Avancé por el corredor que desembocaba en el dormitorio y unos pasos
antes de llegar escuche pequeños susurros, imperceptibles gemidos. Cuando vi
que la puerta del dormitorio estaba entornada me aproximé, sin acercarme del
todo; como presintiendo la escena traumática que me perturbaría para siempre.

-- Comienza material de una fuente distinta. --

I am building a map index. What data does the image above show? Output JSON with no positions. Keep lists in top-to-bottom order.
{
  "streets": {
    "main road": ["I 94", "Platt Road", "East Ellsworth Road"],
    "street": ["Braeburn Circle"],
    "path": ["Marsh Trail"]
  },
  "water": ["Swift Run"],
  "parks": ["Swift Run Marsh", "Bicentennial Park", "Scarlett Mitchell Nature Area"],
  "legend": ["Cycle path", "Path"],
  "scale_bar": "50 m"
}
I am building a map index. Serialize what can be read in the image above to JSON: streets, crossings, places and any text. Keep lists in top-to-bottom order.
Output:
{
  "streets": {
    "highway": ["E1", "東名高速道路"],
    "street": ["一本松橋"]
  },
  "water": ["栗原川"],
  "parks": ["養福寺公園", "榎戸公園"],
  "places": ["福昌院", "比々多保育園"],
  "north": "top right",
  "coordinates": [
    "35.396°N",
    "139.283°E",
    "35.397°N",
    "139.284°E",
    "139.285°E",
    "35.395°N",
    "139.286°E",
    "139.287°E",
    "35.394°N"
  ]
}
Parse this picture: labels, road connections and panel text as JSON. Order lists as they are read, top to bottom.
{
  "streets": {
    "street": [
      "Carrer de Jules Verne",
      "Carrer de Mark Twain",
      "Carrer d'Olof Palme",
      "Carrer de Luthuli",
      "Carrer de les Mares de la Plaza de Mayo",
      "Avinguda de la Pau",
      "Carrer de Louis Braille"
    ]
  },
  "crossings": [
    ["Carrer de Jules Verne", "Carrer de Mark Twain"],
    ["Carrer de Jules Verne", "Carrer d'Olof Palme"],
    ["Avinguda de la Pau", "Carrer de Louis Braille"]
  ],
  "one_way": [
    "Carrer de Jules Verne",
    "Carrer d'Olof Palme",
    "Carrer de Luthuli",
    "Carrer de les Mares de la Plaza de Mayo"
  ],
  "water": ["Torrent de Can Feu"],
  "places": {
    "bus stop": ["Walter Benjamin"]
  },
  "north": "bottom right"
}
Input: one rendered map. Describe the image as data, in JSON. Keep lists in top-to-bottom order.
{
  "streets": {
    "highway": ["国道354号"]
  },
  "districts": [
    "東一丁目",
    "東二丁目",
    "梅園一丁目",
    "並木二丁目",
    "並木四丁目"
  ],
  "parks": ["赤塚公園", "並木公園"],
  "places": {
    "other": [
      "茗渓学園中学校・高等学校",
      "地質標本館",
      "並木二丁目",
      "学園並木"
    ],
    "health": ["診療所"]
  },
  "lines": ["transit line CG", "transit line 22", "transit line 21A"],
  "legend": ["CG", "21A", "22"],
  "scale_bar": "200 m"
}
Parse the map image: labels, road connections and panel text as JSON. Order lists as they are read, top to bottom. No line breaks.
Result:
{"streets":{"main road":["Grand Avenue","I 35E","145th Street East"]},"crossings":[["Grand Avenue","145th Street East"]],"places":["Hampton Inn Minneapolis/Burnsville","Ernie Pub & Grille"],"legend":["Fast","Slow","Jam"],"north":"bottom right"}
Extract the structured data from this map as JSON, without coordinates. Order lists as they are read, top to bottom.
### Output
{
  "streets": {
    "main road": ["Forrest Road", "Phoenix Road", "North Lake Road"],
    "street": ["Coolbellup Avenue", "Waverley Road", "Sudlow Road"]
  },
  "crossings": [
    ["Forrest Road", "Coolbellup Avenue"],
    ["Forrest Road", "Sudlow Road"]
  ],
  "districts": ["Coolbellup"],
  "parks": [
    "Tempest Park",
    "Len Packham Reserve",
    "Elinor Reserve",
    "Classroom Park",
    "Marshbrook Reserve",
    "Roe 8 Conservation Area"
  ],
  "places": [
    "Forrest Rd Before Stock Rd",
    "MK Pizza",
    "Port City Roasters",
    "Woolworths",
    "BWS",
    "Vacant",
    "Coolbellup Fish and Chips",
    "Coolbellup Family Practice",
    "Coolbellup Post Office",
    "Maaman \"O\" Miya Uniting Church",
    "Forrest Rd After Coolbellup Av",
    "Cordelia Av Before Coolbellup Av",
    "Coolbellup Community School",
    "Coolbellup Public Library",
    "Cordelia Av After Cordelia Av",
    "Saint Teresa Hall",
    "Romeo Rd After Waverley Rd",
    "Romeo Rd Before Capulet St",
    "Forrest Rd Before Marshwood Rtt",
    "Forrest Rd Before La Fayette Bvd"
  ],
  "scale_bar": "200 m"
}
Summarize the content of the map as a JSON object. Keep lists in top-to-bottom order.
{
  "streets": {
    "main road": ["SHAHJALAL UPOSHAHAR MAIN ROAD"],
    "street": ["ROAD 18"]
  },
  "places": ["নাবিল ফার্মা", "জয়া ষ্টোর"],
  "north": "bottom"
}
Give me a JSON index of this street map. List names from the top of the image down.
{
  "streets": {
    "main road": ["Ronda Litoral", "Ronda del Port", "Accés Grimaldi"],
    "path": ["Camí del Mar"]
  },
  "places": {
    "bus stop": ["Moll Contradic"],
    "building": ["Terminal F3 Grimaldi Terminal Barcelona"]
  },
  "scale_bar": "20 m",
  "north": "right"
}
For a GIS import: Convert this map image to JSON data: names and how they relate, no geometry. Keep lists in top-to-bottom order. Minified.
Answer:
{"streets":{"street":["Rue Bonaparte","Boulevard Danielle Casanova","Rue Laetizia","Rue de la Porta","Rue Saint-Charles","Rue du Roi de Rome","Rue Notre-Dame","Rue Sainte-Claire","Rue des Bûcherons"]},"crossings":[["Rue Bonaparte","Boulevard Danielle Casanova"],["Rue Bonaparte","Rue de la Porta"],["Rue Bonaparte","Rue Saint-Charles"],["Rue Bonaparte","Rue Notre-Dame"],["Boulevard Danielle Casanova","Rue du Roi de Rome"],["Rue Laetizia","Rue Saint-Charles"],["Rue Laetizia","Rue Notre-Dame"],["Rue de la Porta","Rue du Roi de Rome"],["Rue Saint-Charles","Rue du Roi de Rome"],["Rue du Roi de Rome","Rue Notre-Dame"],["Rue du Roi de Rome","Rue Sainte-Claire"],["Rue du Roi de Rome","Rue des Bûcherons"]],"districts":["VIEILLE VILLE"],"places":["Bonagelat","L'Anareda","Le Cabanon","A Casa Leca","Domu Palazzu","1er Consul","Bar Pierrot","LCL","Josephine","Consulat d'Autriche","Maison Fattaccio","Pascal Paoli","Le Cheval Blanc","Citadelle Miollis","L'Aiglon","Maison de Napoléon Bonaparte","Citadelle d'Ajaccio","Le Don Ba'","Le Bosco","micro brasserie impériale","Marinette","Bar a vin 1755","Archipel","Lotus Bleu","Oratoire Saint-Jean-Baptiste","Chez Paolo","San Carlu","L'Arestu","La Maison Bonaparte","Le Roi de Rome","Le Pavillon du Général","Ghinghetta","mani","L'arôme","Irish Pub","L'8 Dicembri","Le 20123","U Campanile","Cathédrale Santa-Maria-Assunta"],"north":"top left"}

Pude percibir que el Cristo crucificado que descansaba arriba de la cama
temblaba sin cesar, como aterrado ante el sacrilegio del que estaba siendo
testigo privilegiado. La curiosidad, siempre mala consejera, me impulsó unos
pasos más y allí aprecié finalmente aquella obra del demonio en toda su
dimensión; los pechos flácidos de Carlota se sacudían, presos de un corset
negro de cuero que parecía estallarle, dando rienda suelta a la debilidad de la
carne en versión completa, sin medias tintas. Dos jóvenes de tez oscura, con
pinta de brasileños y cuerpos esculturales, desataban toda esa libido acumulada
vaya a saber uno desde que tiempos inmemoriales. Lo cierto es que mi amadísima
suegra cedía ante la tentación de la lujuria y no parecía estar muy preocupada
en lo que concierne a los padres nuestros que le iba mandar rezar el Curita Arnoldo llegado el
momento de la confesión. Por mi parte, solo atiné a la perplejidad, helada,
inmóvil; tal como aquellas estatuas de mármol de esos museos horripilantes a
los que la glamorosa Carlota me llevaba con asiduidad.
Por suerte, y luego de
algunos instantes que se hicieron eternos, salí del letargo y desaparecí del
lugar del crimen antes de que cualquiera de los tres notara mi presencia.
Volví
a pisar la vereda de baldosas partidas y me sentí aturdida, ida, como trasladándome
a otra dimensión lejos del planeta tierra; ausentes los insoportables rugidos
de los motores azotando Bulevar Artigas, mis tímpanos solo registraban aquellos
gemidos cuasi mudos de mujer adúltera, la retina no lograba desprenderse del
corset que dejaba entrever la infinidad de rollos grasientos moviéndose con
frenesí. Así seguí hasta tomarme el ómnibus de vuelta hasta que reaccioné y
pensé en delatarla, escracharla con su Gabrielito, incluso me arrepentí de no
haberla grabado con el celular, el estupor me había dejado en stand by. Todas
las ingenierías de planes malevolentes recorrieron hasta el último recoveco de
mis pensamientos; sin embargo, pasado el primitivo deseo de venganza, sentí que,
como una gran paradoja que nos sorprende en la vida, por primera vez quería a
mi suegra sin necesidad de fingir. Que gracias a dios o a no sé qué otra fuerza
sobrenatural, aquel disfraz de piedra preciosa e impoluta era solo una fachada; la sentí humana por primera vez, de carne y
hueso, con debilidades, confusión y sentimientos atronadores. No sé porque,
pero más allá de los cuernos enormes que estarían brotando fuera de frontera,
no la juzgué en lo más mínimo; esbocé una sonrisa amplia, después de todo mi
suegra no era un objeto inanimado, sino un mortal más, falible y terrenal.